:: WRITTEN REQUEST 1 ::
From the records, extract the stretch from the line containing "phylum: Ascomycota" through the end of the records, both ends included, and omit the pictures.

:: READING PASSAGE ::
+ + + +

In his youth, he was a member of the Young Communist League — the youth branch of the Communist Party USA — owing to the fact that the Communists were just about the only political party in the 1930s to be fully opposed to segregation. "Living in Harlem, he saw that whenever blacks got into trouble, it was invariably the Communists who were willing to defend them," his biographer, John D'Emilio, writes. "Other radical groups, like the Socialist Party or assorted Trotskyist organizations, promised gains only after the revolution." His ties to the party would get him investigated by the FBI once he became a well-known leader of the civil rights movement.

[Black.]

Hilary Putnam

He also used to be a Maoist. In the late 1960s, he was a member of the Progressive Labor Party, a still in existence group that rejected the Soviet Union of the time as a perversion of true Marxism-Leninism and embraced developing world regimes like those in China and Vietnam instead. Putnam was targeted by the Harvard administration in the late 1960s for his views, despite being a tenured professor, and in turn was intensely critical of more conservative faculty who he thought were collaborating with the Vietnam war or promoted scientific racism.

+ + + +

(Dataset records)
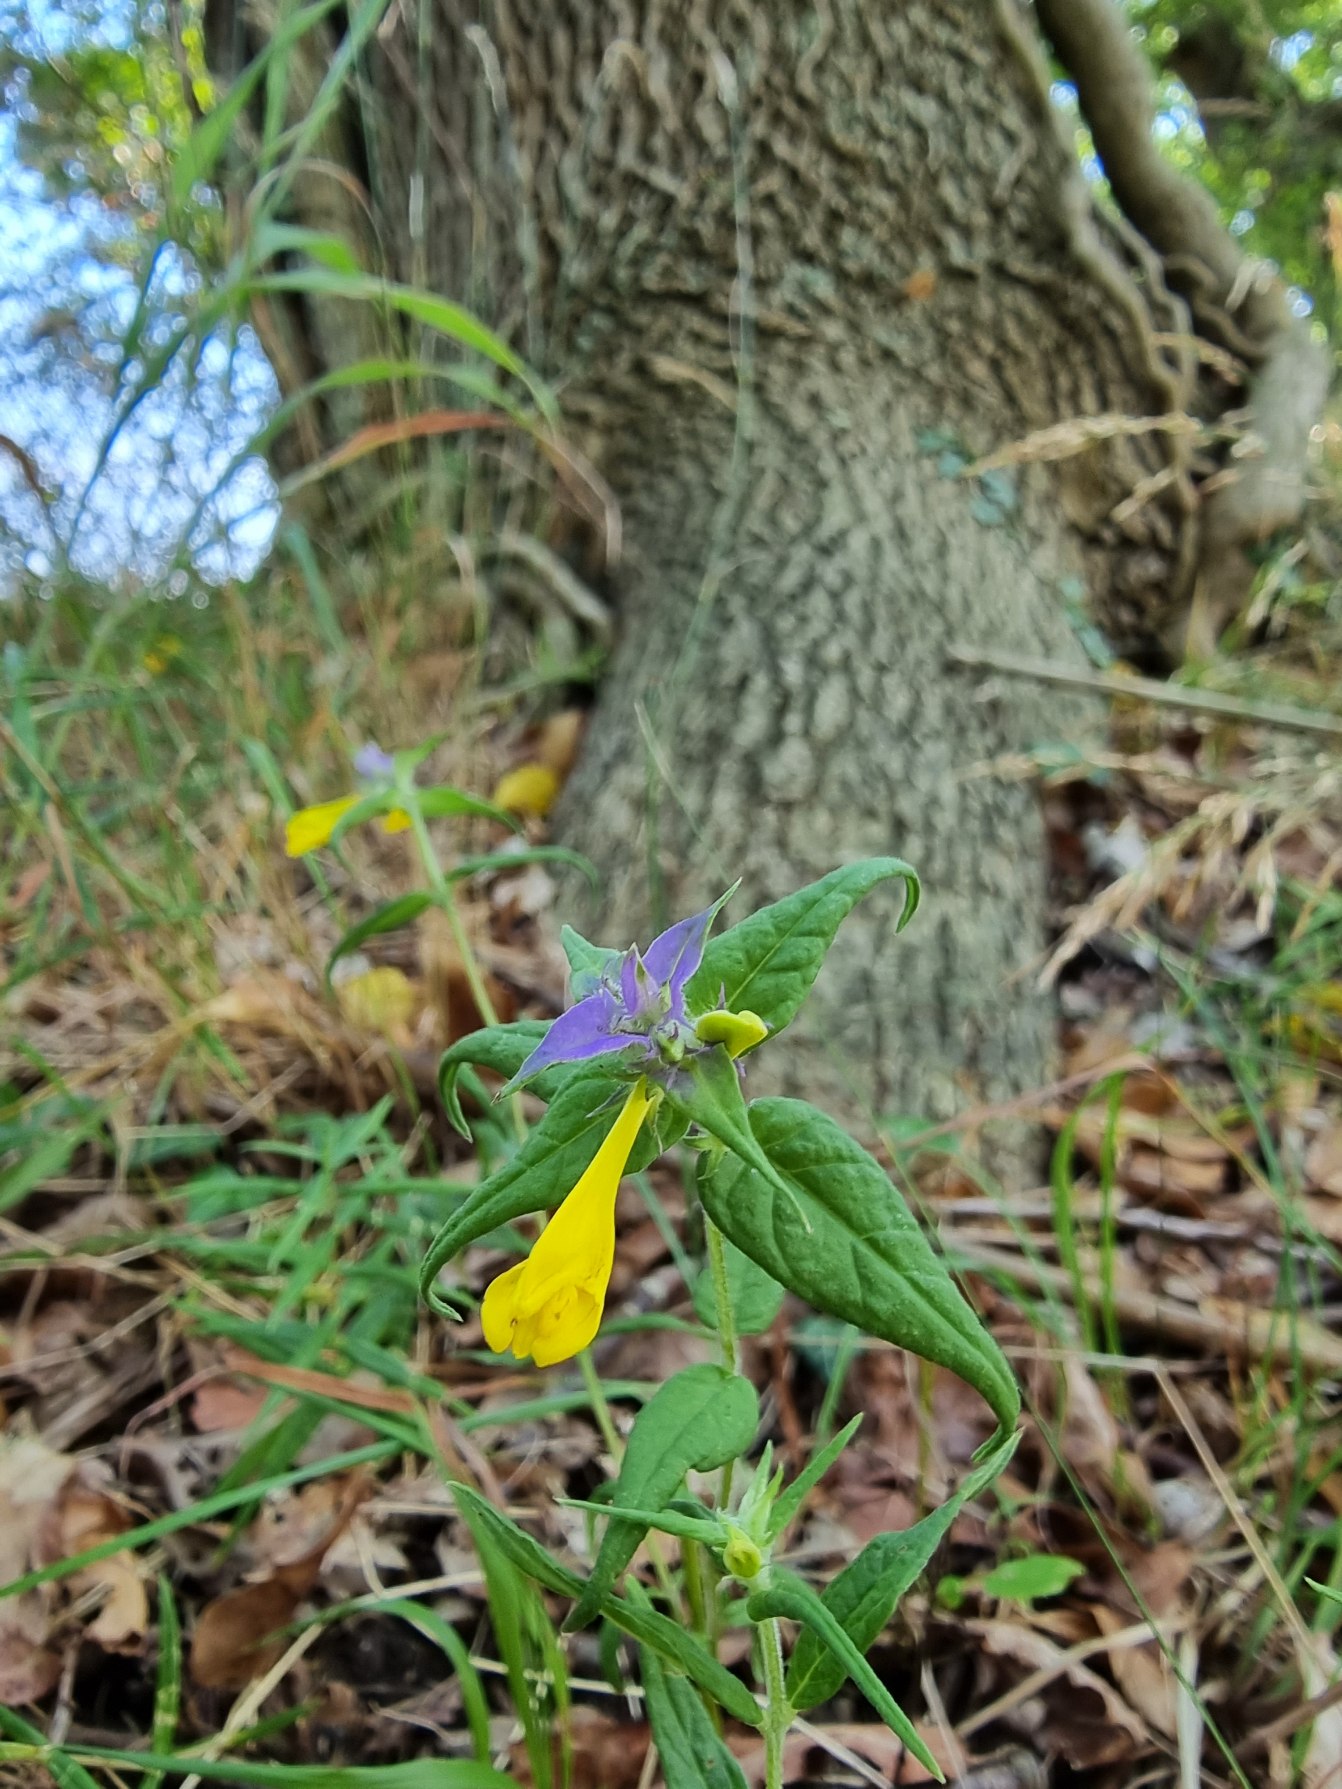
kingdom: Plantae
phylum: Tracheophyta
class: Magnoliopsida
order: Lamiales
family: Orobanchaceae
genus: Melampyrum
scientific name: Melampyrum nemorosum
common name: Blåtoppet kohvede
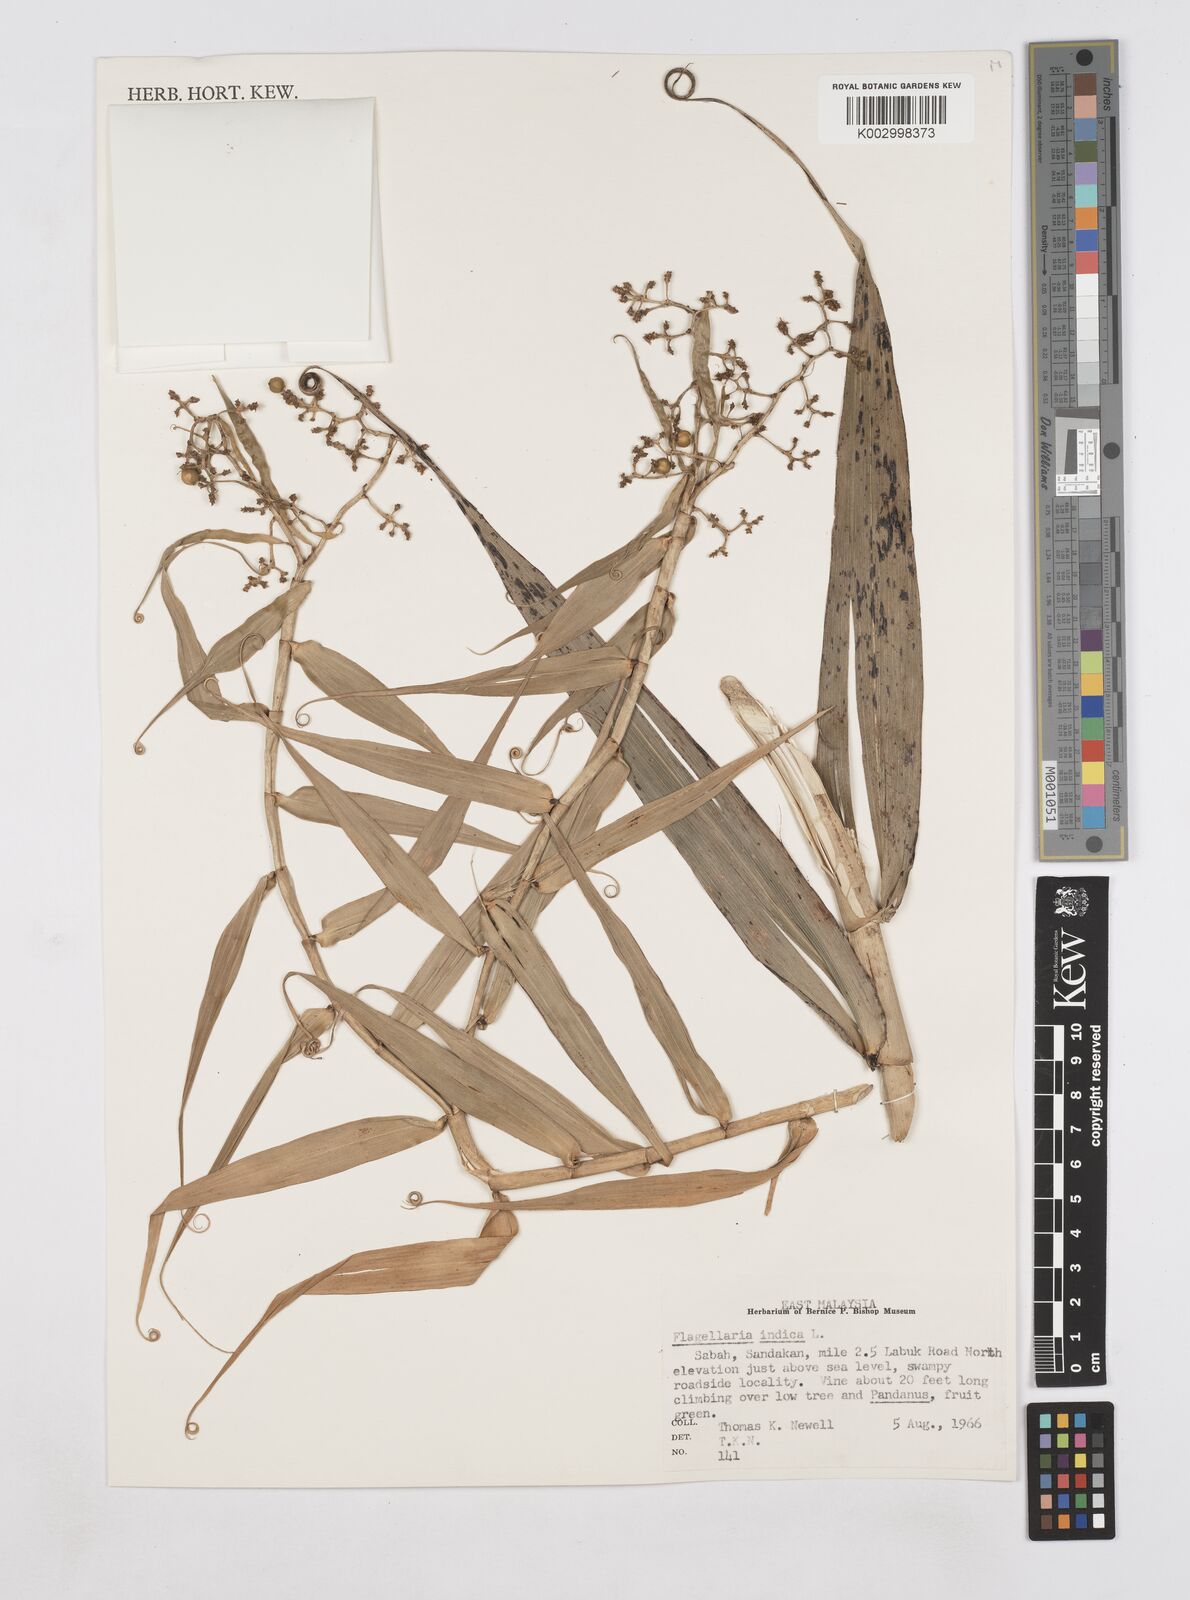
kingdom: Plantae
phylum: Tracheophyta
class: Liliopsida
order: Poales
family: Flagellariaceae
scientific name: Flagellariaceae
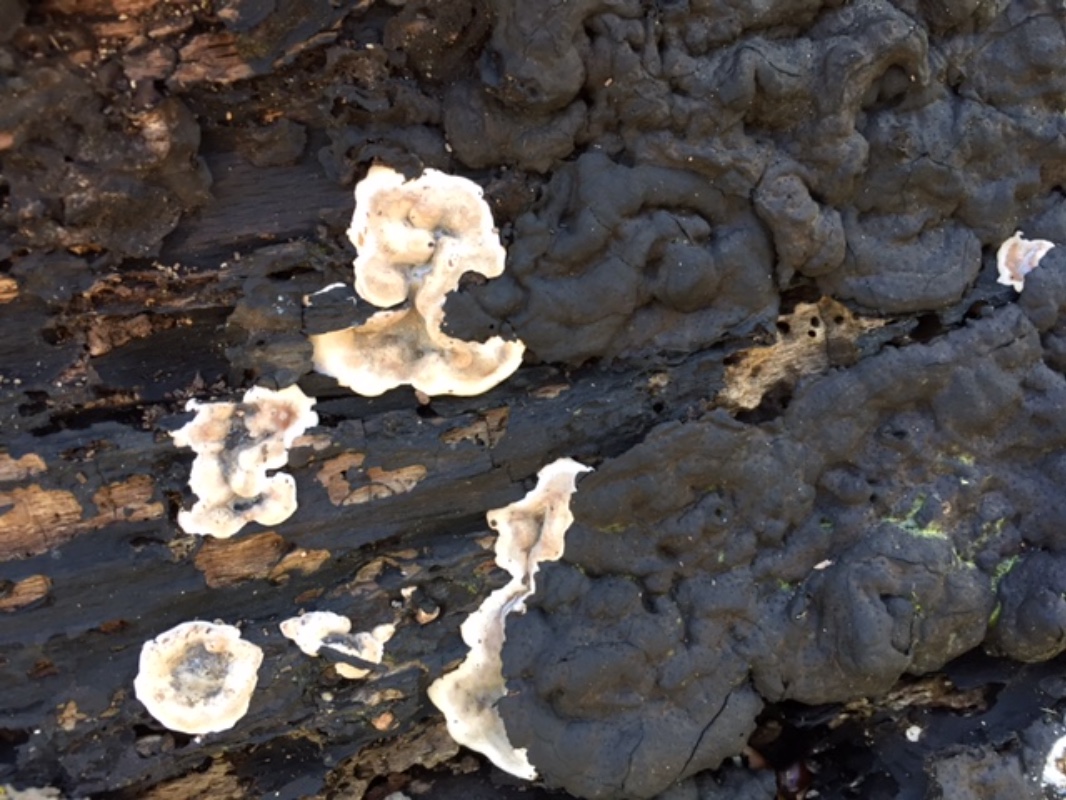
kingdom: Fungi
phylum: Ascomycota
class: Sordariomycetes
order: Xylariales
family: Xylariaceae
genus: Kretzschmaria
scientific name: Kretzschmaria deusta
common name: stor kulsvamp
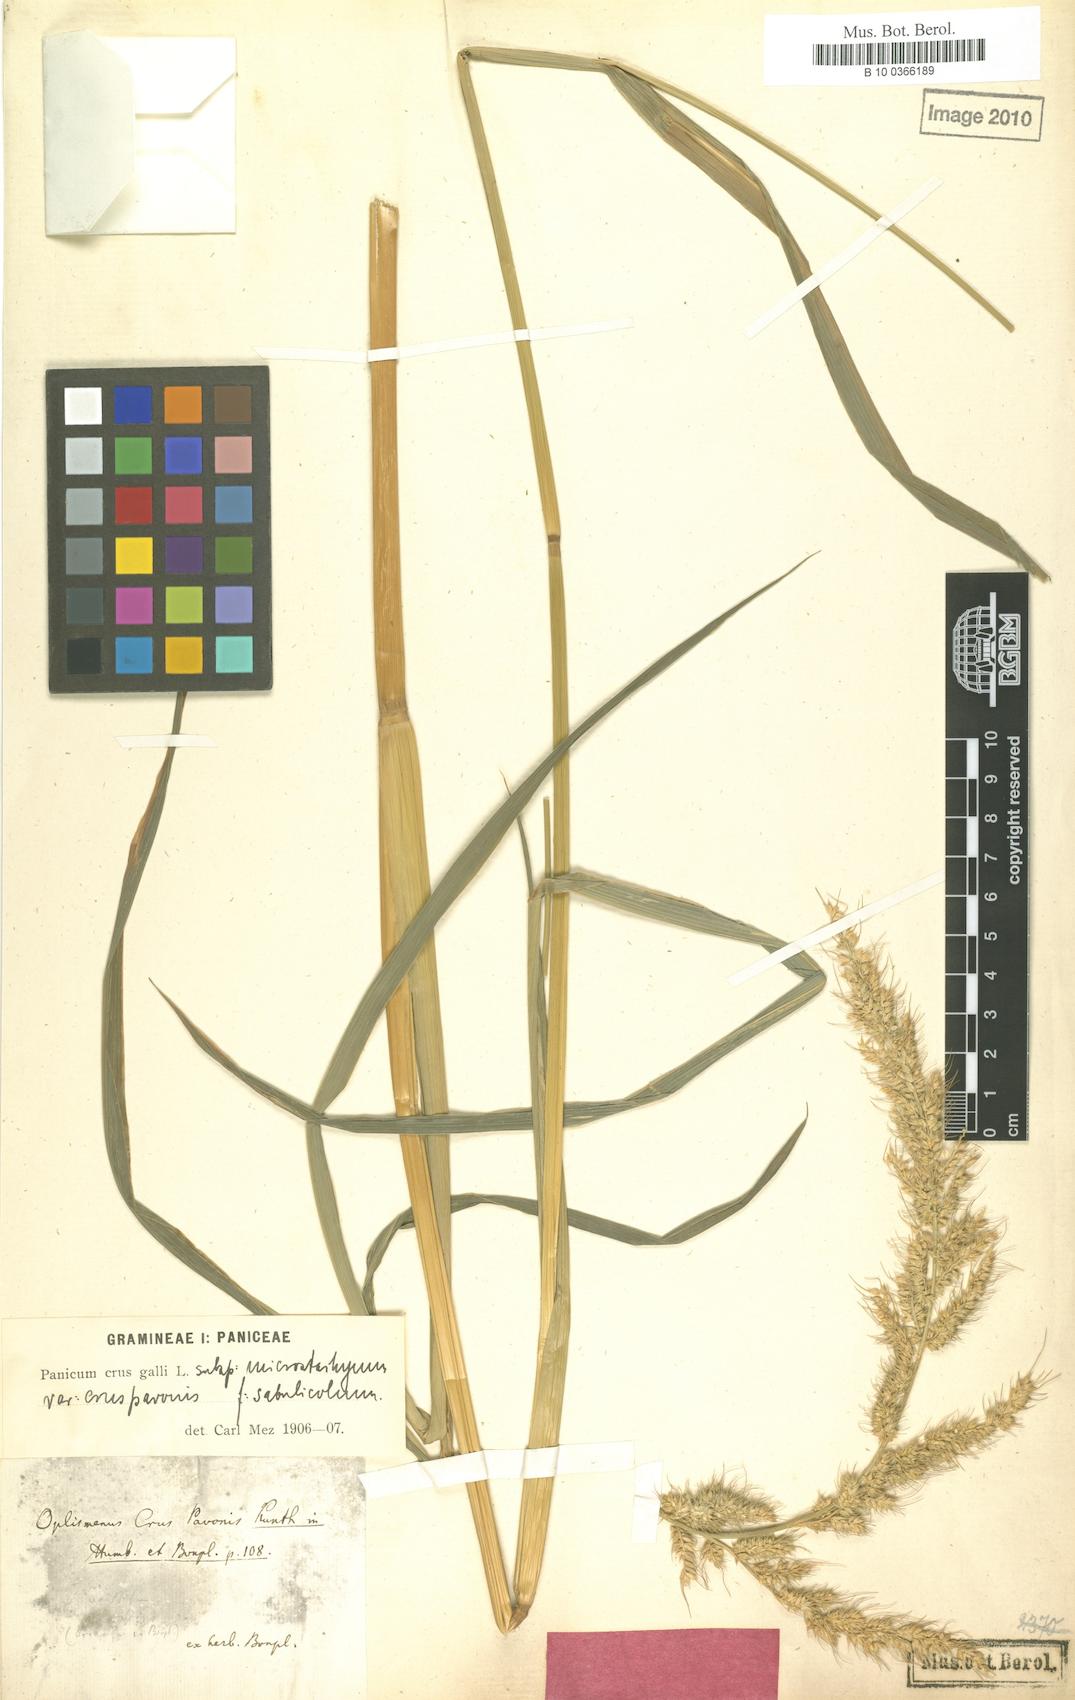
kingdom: Plantae
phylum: Tracheophyta
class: Liliopsida
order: Poales
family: Poaceae
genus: Echinochloa
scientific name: Echinochloa crus-pavonis
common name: Gulf cockspur grass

+ + + +

:: WRITTEN REQUEST 2 ::
Write what comes next in the passage about the radical political pasts of well-known figures, starting after its last sentence.

:: FINAL RESULT 1 ::
phylum: Ascomycota
class: Sordariomycetes
order: Xylariales
family: Xylariaceae
genus: Kretzschmaria
scientific name: Kretzschmaria deusta
common name: stor kulsvamp
kingdom: Plantae
phylum: Tracheophyta
class: Liliopsida
order: Poales
family: Poaceae
genus: Echinochloa
scientific name: Echinochloa crus-pavonis
common name: Gulf cockspur grass

:: FINAL RESULT 2 ::
In 1973, Putnam quit the party and has said he regrets his membership.

[1/2 Jewish and 1/2 Southern/mid-Atlantic.]

Bernardine Dohrn and Bill Ayers

The Progressive Labor Party, of which Putnam was a member, was the chief rival of the Revolutionary Youth Movement (RYM), a group, also Maoist in orientation, within the anti-war Students for a Democratic Society group. RYM later renamed itself the Weathermen, and then the Weather Underground, and began a campaign of bombings meant to defeat the U.S. government, end the war in Vietnam, and create a socialist workers' state in America.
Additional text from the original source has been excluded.